--- START ---

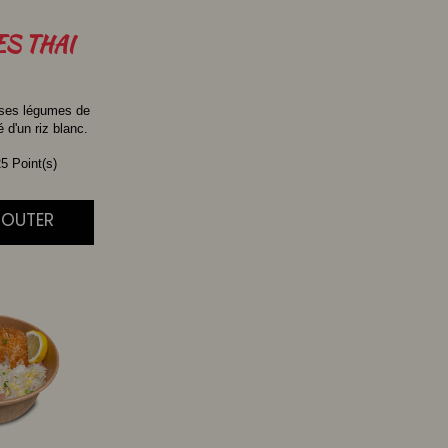
ES
THAI
 ses légumes de
d'un riz blanc.
5 Point(s)
AJOUTER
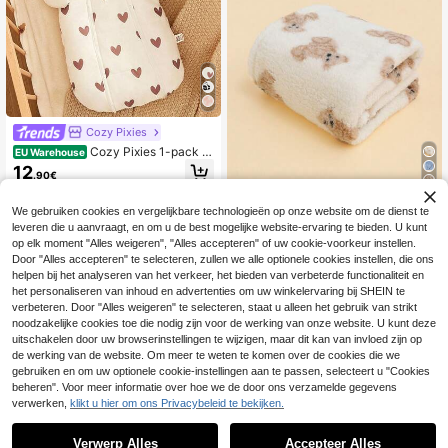
Cozy Pixies
Cozy Pixies 1-pack v
EU Warehouse
erdikte, warme babyslaapzak met l
12
.90€
ange mouwen en hartjesprint.
4
We gebruiken cookies en vergelijkbare technologieën op onze website om de dienst te
momscare 1 stuk inbakerdeken met
leveren die u aanvraagt, en om u de best mogelijke website-ervaring te bieden. U kunt
berenprint, zachte babydeken met
10
op elk moment "Alles weigeren", "Alles accepteren" of uw cookie-voorkeur instellen.
.18€
capuchon, deken voor in de kinder
Door "Alles accepteren" te selecteren, zullen we alle optionele cookies instellen, die ons
wagen, lief en warm cadeau voor b
abyjongens, geschikt voor thuis en
helpen bij het analyseren van het verkeer, het bieden van verbeterde functionaliteit en
op reis, Valentijnsdagcadeau
het personaliseren van inhoud en advertenties om uw winkelervaring bij SHEIN te
verbeteren. Door "Alles weigeren" te selecteren, staat u alleen het gebruik van strikt
noodzakelijke cookies toe die nodig zijn voor de werking van onze website. U kunt deze
uitschakelen door uw browserinstellingen te wijzigen, maar dit kan van invloed zijn op
de werking van de website. Om meer te weten te komen over de cookies die we
gebruiken en om uw optionele cookie-instellingen aan te passen, selecteert u "Cookies
beheren". Voor meer informatie over hoe we de door ons verzamelde gegevens
verwerken,
klikt u hier om ons Privacybeleid te bekijken.
Verwerp Alles
Accepteer Alles
Sorry, dit product is uitverkocht.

--- END ---

Select every line in the entries above that contains the string "website", and copy each line as it appears.

• [TASK SOLUTION]
We gebruiken cookies en vergelijkbare technologieën op onze website om de dienst te
leveren die u aanvraagt, en om u de best mogelijke website-ervaring te bieden. U kunt
noodzakelijke cookies toe die nodig zijn voor de werking van onze website. U kunt deze
de werking van de website. Om meer te weten te komen over de cookies die we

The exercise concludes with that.